3M has argued that its gambit was nothing like the Texas Two-Step. Aearo was a longstanding subsidiary that had more than $100mn of sales and an independent board of directors that had won key concessions from 3M. It had contributed more than $1bn into Aearo to pay for potential liability along with a funding agreement to pay more as necessary.
3M did want something in return for its largesse. It asked the federal bankruptcy court in Indiana to halt existing lawsuits against it, a benefit Aearo accrued by filing for bankruptcy, reasoning that such a cooling-off period would facilitate a fair settlement between all sides.
To the surprise of some experts, 10 days ago the bankruptcy court declined to do so. The court’s reasons are legally defensible, say those experts. Still, they also note that the traditional ways to resolve mass torts remain messy.
Alleged victims of Johnson & Johnson talc products had asked a bankruptcy judge overseeing that case to throw out the filing because they argued it had been made in bad faith. The judge, in a ruling earlier this year, not only declined to do so but went on to write that bankruptcy was effectively the perfect venue for mass tort cases.
“The bankruptcy courts offer a unique opportunity to compel the participation of all parties in interest (insurers, retailers, distributors, claimants, as well as Debtor and its affiliates) in a single forum with an aim of reaching a viable and fair settlement.”
The chief benefit of bankruptcy for a company is channelling the thousands of individual lawsuits into a single forum with a powerful judge who can guide all the sides to a binding settlement. Usually a trust fund is created to compensate current and future victims of an alleged wrongdoing.
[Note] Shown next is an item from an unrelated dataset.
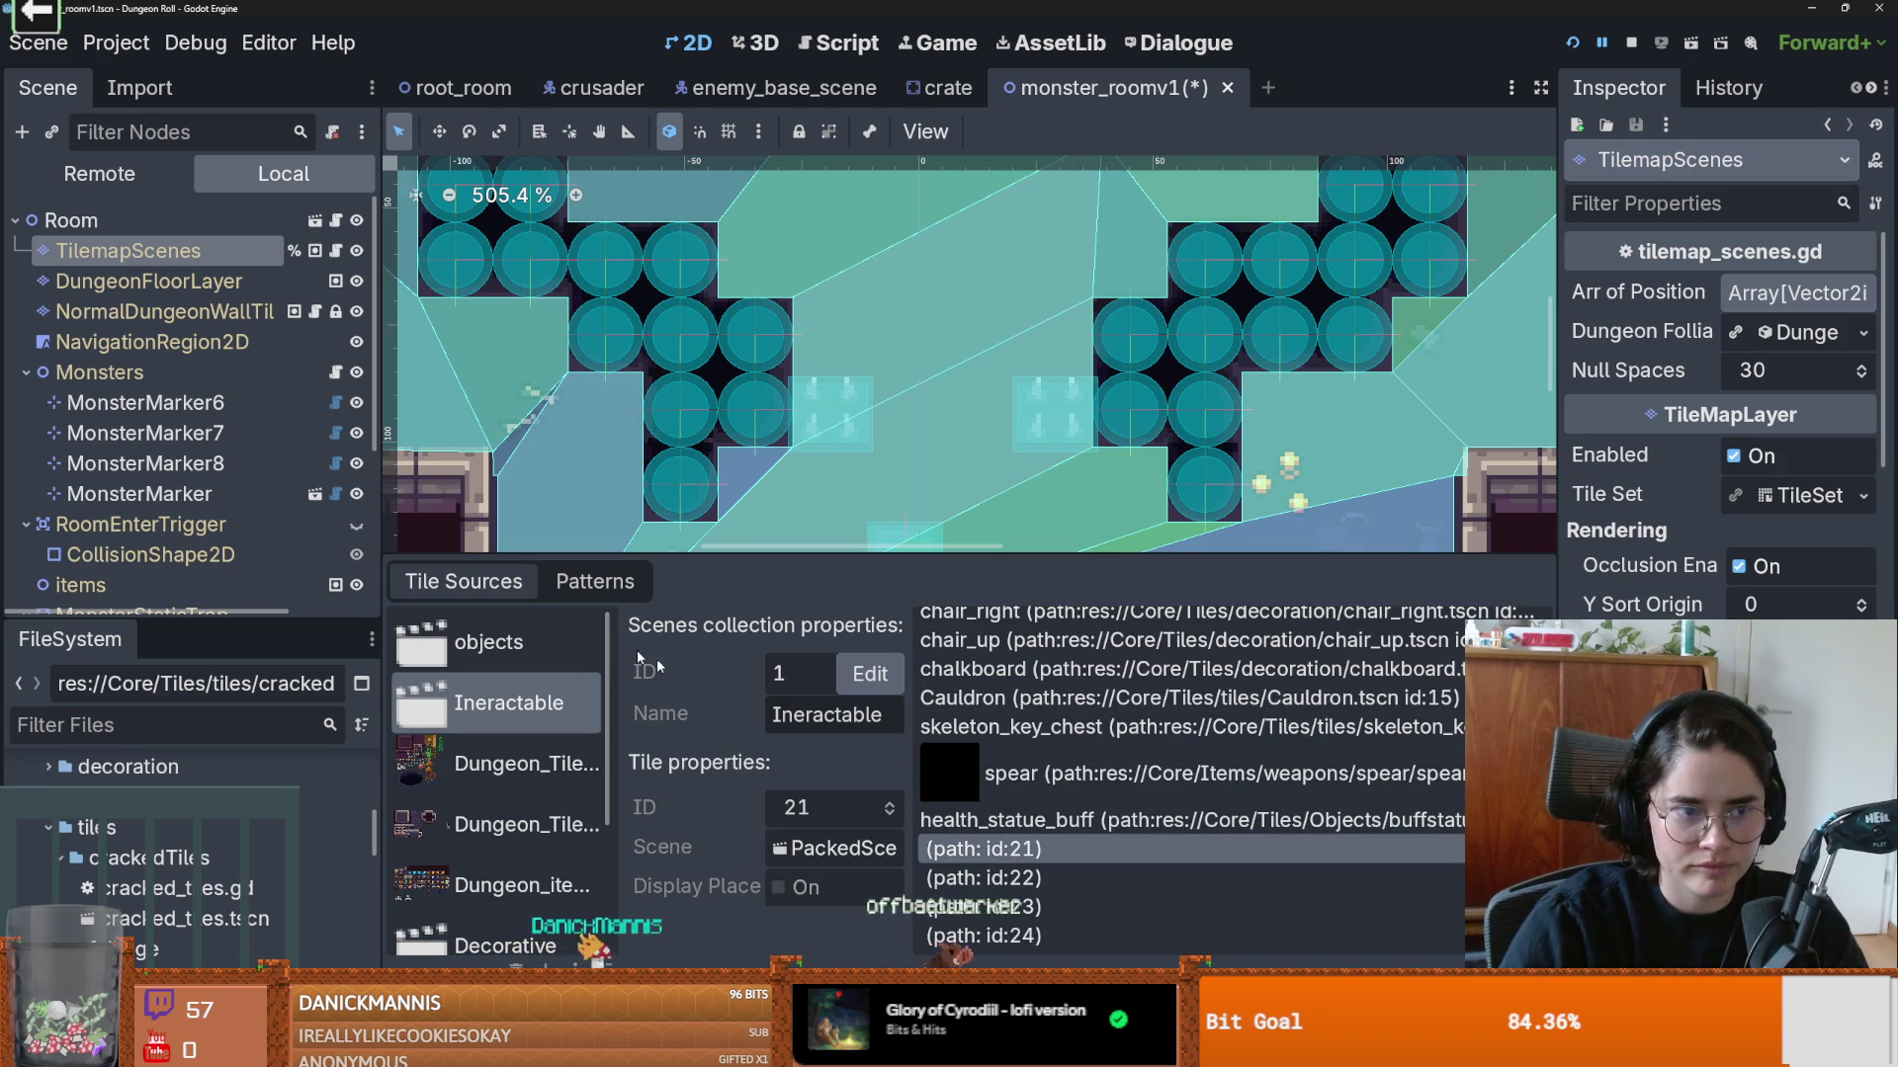
{"action": "double_click", "coordinate": [174, 924]}
{"action": "scroll", "coordinate": [555, 340], "scroll_direction": "up", "scroll_amount": 1}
Aearo had been a part of another mass tort resolution mechanism called “multidistrict litigation”. In an MDL, a central clearinghouse is created and a judge overseeing the process allows for “bellwether” trials. These function as test cases that survey how much potential liability may exist. The traditional class-action lawsuits do not fit in many mass tort situations.
The risk of these looser systems is that quick plaintiffs can benefit from a so-called “race to the courthouse”, getting payouts before a company runs out of money or a global agreement is reached.
Bankruptcy judges have been willing to give the benefits of bankruptcy to “non-debtors” such as Johnson & Johnson and the Sacklers because those parties have been willing to fund billion dollar cash settlements. 3M has appealed against the recent decision that denied its injunction of litigation and it still may get the protection it wants.
Bankruptcy courts are adept at resolving pecuniary questions. Some victims, however, are not primarily motivated by money. They simply prefer their constitutional right to an ordinary jury trial where they can confront their alleged victimiser. For these claimants, Chapter 11’s focus on preserving and distributing assets seems incomplete. “I want my day in court. That is what our legal system says I have the right to,” said Lindsey Simon, a law professor at the University of Georgia.